In our unthinking assimilation of cultural paradigms and practices, we easily fall prey to mental sedimentation. This sedimentation of the mind involves a habitual tendency to concretize, absolutize, and freeze fluid patterns into unchanging monuments. Before long, these mental monuments become our set of laws governing our thinking, feeling, and behaving. We become legalists.
The church as an institution is highly susceptible to this sedimentation process. It begins with our identity fossilization as what the world and the institution of the church call “Christians.” Calling ourselves Christians do not make us one. Professing belief in Christ without corresponding heart recognition of Christ may make us socially respectable within an institution, but may not cut it in terms of spiritual reality—ultimately the only reality that matters.
We like to identify ourselves with a logo to demarcate our precious identities from the “non-us.” This is a universal human tendency, arguably an evolutionary imperative. But unknowingly, in getting caught up with this identity formation imperative, we lose sight of the contingent, dynamic, unfolding, emerging, dissolving process of life that is happening every moment. We are deluded into thinking our identities are frozen in time when in fact we are being formed, deformed, reformed, and transformed in every moment.

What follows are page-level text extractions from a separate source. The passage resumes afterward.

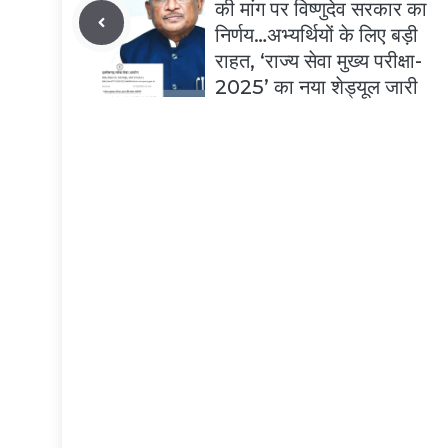
की मांग पर विष्णुदेव सरकार का
निर्णय…अभ्यर्थियों के लिए बड़ी
राहत, ‘राज्य सेवा मुख्य परीक्षा-
2025’ का नया शेड्यूल जारी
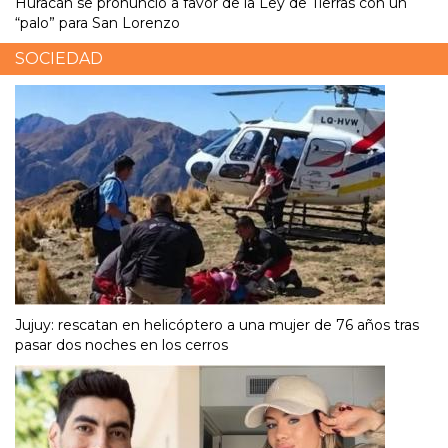
Huracán se pronunció a favor de la Ley de Tierras con un
“palo” para San Lorenzo
SOCIEDAD
Jujuy: rescatan en helicóptero a una mujer de 76 años tras
pasar dos noches en los cerros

When professing Christians and the professing church institution get locked into certain pet forms and structures, we inadvertently conflate form with substance, structure with process, falsity with reality. We are deeply attached to certain ways of being Christian and doing church. We react vehemently to unfamiliar language, form, style, and context of being witnesses to Christ. We find ourselves entrenched in dogmatic even bigoted expressions of church that are actually imports of Anglo-Americanism, if we care to examine ourselves honestly and reflexively.

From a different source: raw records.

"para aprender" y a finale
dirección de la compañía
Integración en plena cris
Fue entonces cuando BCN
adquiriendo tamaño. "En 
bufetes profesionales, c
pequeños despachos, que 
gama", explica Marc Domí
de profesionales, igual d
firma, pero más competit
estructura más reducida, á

Did Christ come to make us Christians? No, not in my view. Christ came to make us witnesses to Himself. We are to be like Christ and to mirror Him to the world. Sadly, I have found little evidence of Christ-likeness among professing Christians. Even though the term “Christian” ironically is meant to convey “like Christ.” So I cannot claim that anyone professing to be Christian is actually a Christ-like witness to Christ. Far from it.
What about the church? As an institution, often replete with buildings and bucks and bodies, the church seems to be little more than a corporate entity more interested in serving itself than the world. We speak of being a church not for ourselves but daily find ourselves doing business as usual—for ourselves: serving our own vision, agenda, interests, procedures, processes, and bottomlines. Why do we insist on just one way of doing church? Is church not an inaugurated kingdom ekklesia comprising witnesses to Christ, engaged in making disciples of all nations? Where in the Bible is there a statement on what church should look like in a postmodern, relativist, globally-connected, multi-spiritual 2021?
And when we claim to be making disciples of “all nations,” what are we really talking about? Do we even know what we are talking about? Internet TV evangelism for mass consumption in opulent homes? Missionaries to remote lands imposing Anglo-Americanism on tribal folks? Telling friends and neighbours to come to our sprawling citadel of a church or else land in hell? Is this making disciples of all nations?
In short, are we like Christ? Or are we like “Christians”, defined by the world and conformed to the world? Are we making disciples of all nations or are we cherry picking and commodifying our cultural prejudices to make Christians of selected elites and cashed-up folks so that our church can “grow” and “grow,” bigger and glossier than the other one down the street?
The next time someone asks me which “church” I attend, I will simply smile and say, “What do you mean? Really?” Love me or loathe me, I have no time for fossilised churchianity. There is too much important gospel work to be done. Unless you have a mind of Christ that can see beyond pigeon-holes and man-made categories, and a heart of grace that can embrace the rainbow of God’s diversity, you will never perceive what God is doing in my life. Before you judge, examine your own heart.